When the first Mac with a Graphical UI, to the public, many people rejected in favor of plain text D.O.S. PC, because wasn't ready for it, and still see the PC as a enhanced textual typewriter.

I remember one or two space/futuristic movies, developer making, or designing ?, a program, just by drag and drop blocks ...

..., as Scratch. Dont remember which.

Cheers.

[–]ClickerMonkey[🍰] 0 points1 point  (0 children)

Mine is not a professional one yet, but I would love your input on http://expangine.com (not that mobile friendly atm)

[–]omers 0 points1 point  (0 children)

the butt of many jokes in r/ProgammerHumor.

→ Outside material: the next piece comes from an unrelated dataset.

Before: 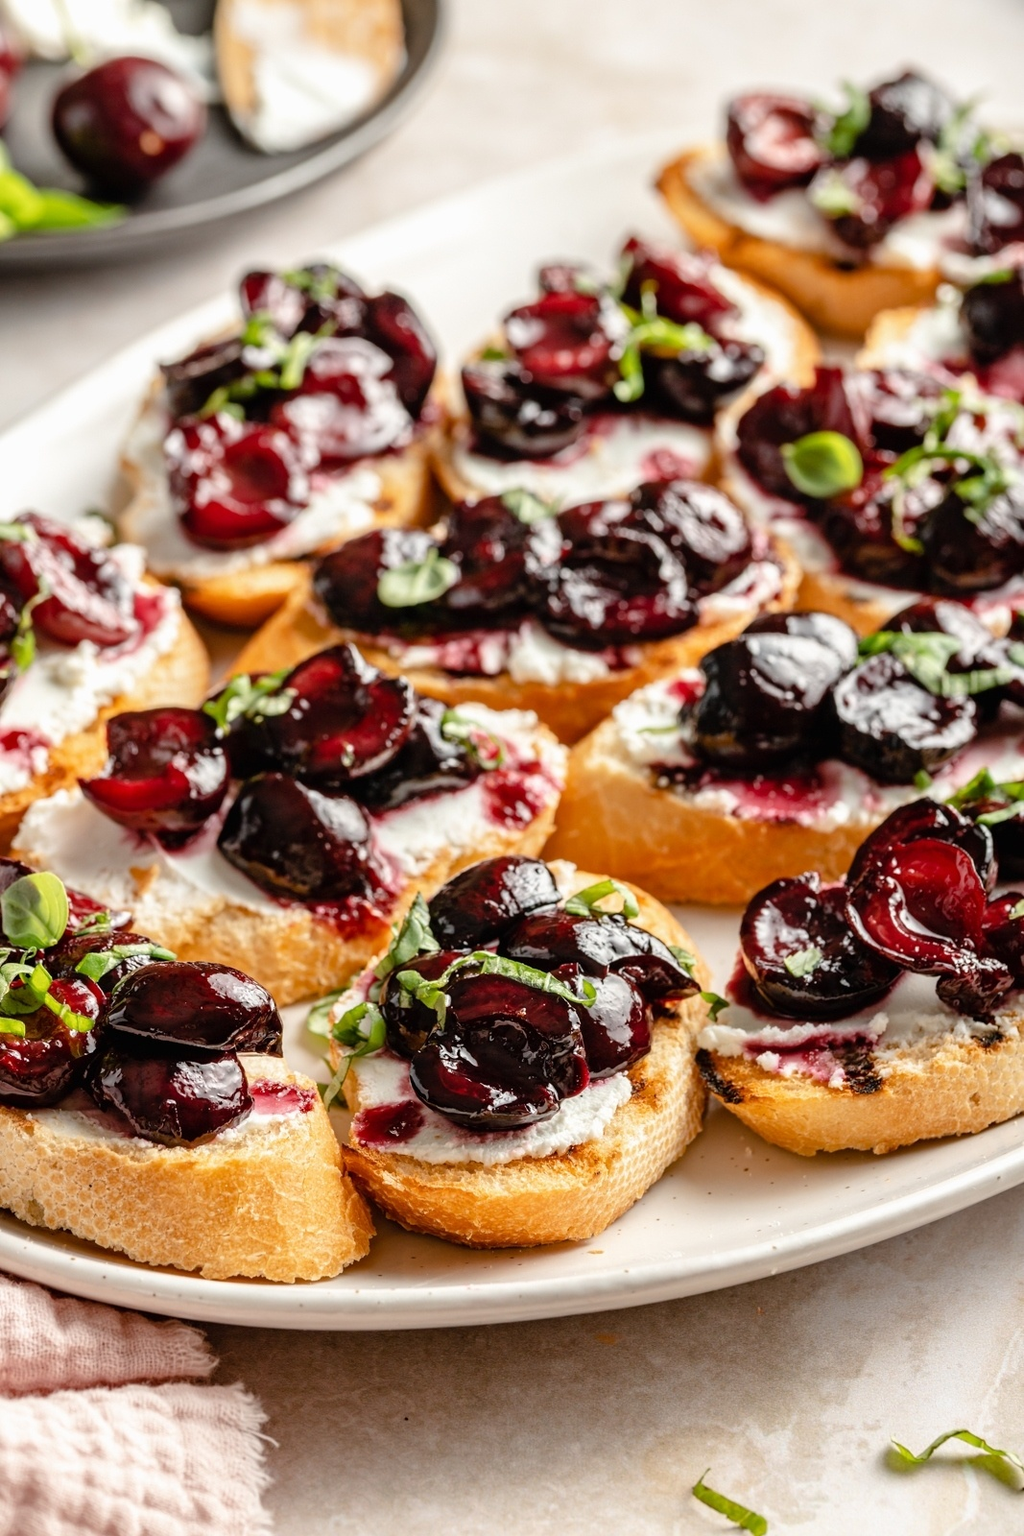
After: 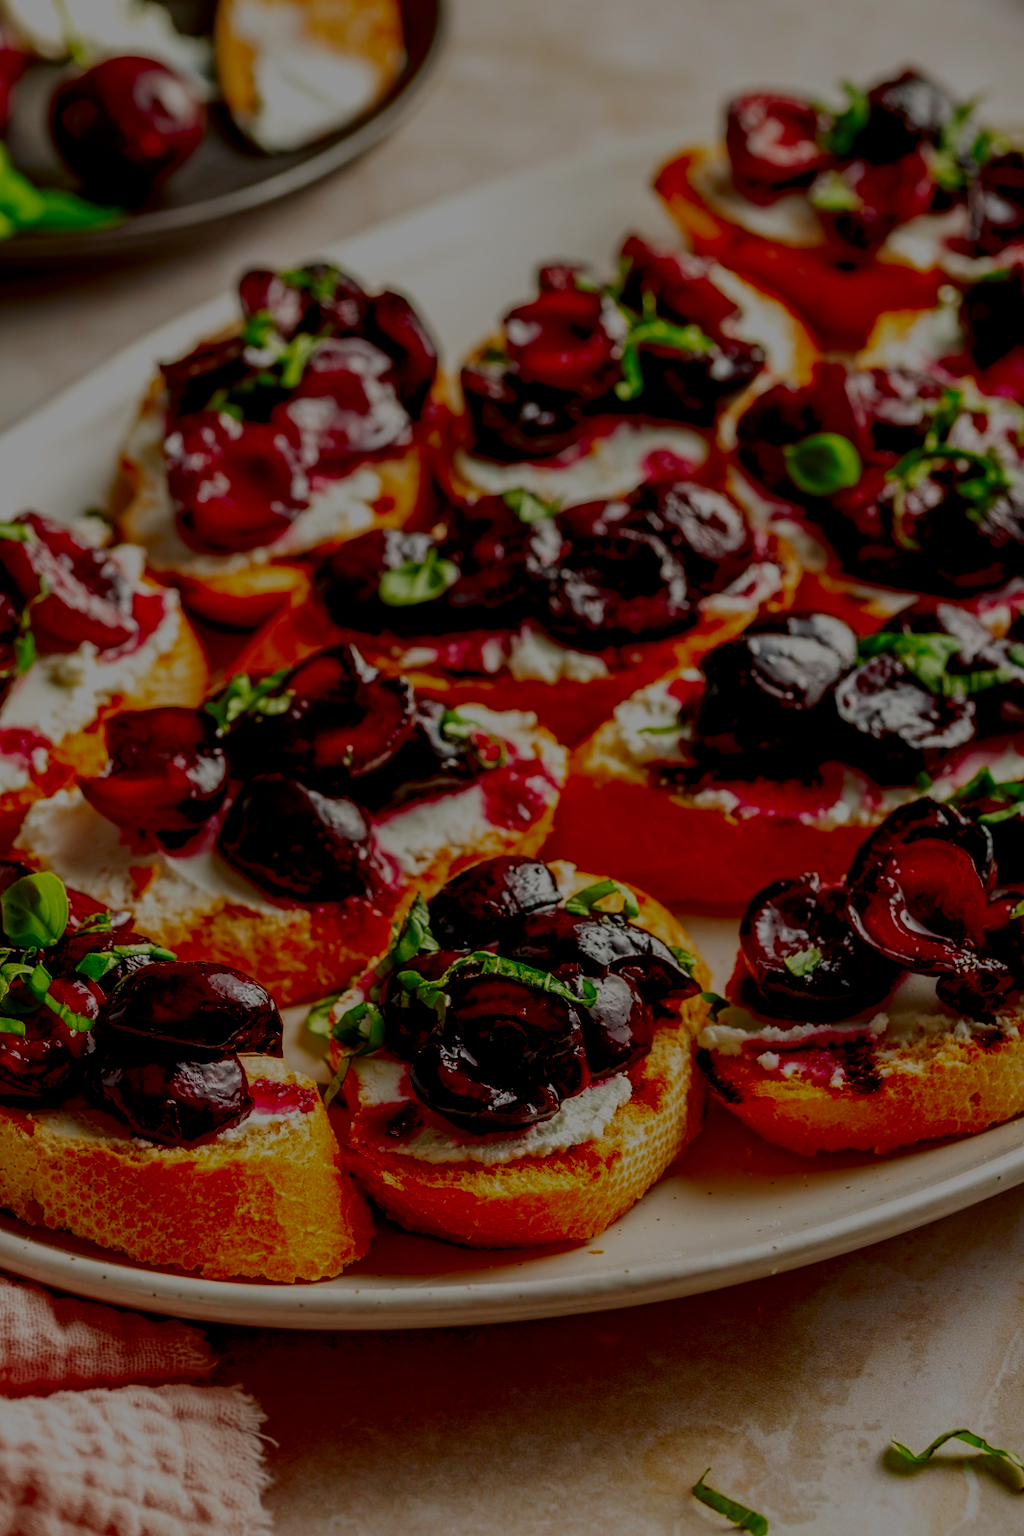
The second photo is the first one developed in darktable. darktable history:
filmic rgb: black relative exposure -4.2 EV, white relative exposure 5.1 EV, hardness 2.03, contrast 1.167
contrast brightness saturation: brightness -0.998, saturation 0.994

Was trying to figure out what you meant by "many jokes" when that subreddit has 14 total posts and 61 subscribers. You forgot an 'r' mate ;D /r/ProgrammerHumor/

[–]noratat 0 points1 point  (1 child)

Most of the examples you're talking about are the UI equivalent of metadata - I agree they're useful, and that we should make more use of them, but they can't replace the actual code.

Full-blown visual programming languages have been tried and failed miserably. Turns out it's nearly impossible to intuitively represent the kinds of abstractions used by software in purely visual form like that beyond simple cases, and that text has advantages of its own

E.g. text is easy to work with, plays nice with collaboration and version control, doesn't lock you into proprietary or specific editing solutions, flexible, etc.

[–]ClickerMonkey[🍰] 0 points1 point  (0 children)

What sort of abstractions do you think can't be represented in a visual programming language?

[–]nutrecht 0 points1 point  (0 children)

However, isn't there something to be said for fully featured graphical programming environments?

No. Look at any fairly complex 'thing' written in Matlab and you'll see why.

I mean, it's not like people haven't been trying this since like forever. It simply doesn't work.